**Task goal**
The reply to the records below should contain exactly the lines from the line with "ring dip: (313, 651)" through the line with "middle tip: (321, 624)", and nothing besides.

**Exercise data**
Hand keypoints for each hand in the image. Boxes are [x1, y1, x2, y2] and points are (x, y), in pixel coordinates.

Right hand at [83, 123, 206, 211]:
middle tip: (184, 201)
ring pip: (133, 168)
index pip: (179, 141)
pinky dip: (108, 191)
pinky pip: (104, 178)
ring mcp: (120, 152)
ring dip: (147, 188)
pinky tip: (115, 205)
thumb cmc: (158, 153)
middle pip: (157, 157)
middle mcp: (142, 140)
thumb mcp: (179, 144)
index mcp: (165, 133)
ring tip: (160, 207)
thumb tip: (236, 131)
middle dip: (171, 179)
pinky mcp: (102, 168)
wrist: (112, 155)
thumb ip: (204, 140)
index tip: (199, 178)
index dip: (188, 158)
* * *
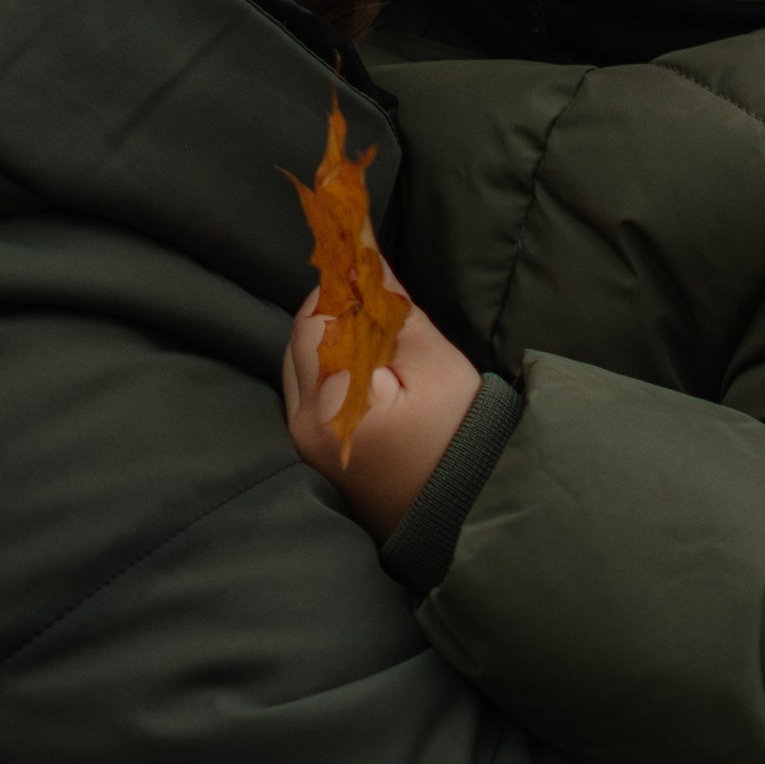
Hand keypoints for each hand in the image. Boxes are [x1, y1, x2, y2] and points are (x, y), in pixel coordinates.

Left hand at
* * *
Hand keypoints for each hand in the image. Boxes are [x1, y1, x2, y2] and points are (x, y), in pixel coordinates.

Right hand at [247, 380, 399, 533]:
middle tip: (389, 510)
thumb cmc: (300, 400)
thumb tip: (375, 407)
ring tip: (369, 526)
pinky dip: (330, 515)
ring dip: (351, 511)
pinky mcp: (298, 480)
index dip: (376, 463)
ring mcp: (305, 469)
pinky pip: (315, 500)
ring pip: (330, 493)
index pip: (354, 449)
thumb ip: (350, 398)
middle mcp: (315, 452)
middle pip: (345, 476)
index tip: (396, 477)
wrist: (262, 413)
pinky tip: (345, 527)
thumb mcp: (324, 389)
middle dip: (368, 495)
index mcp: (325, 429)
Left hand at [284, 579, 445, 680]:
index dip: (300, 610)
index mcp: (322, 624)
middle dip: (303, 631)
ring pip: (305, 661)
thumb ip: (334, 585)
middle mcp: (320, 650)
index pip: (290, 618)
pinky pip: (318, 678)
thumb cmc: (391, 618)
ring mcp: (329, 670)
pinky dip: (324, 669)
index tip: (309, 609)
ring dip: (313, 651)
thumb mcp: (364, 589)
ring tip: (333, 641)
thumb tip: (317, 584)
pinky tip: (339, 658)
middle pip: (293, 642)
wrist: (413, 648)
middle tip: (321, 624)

**Solution**
ring dip: (313, 651)
thumb mcp: (364, 589)
ring tip: (333, 641)
thumb tip: (317, 584)
pinky tip: (339, 658)
middle pip: (293, 642)
wrist: (413, 648)
middle tip: (321, 624)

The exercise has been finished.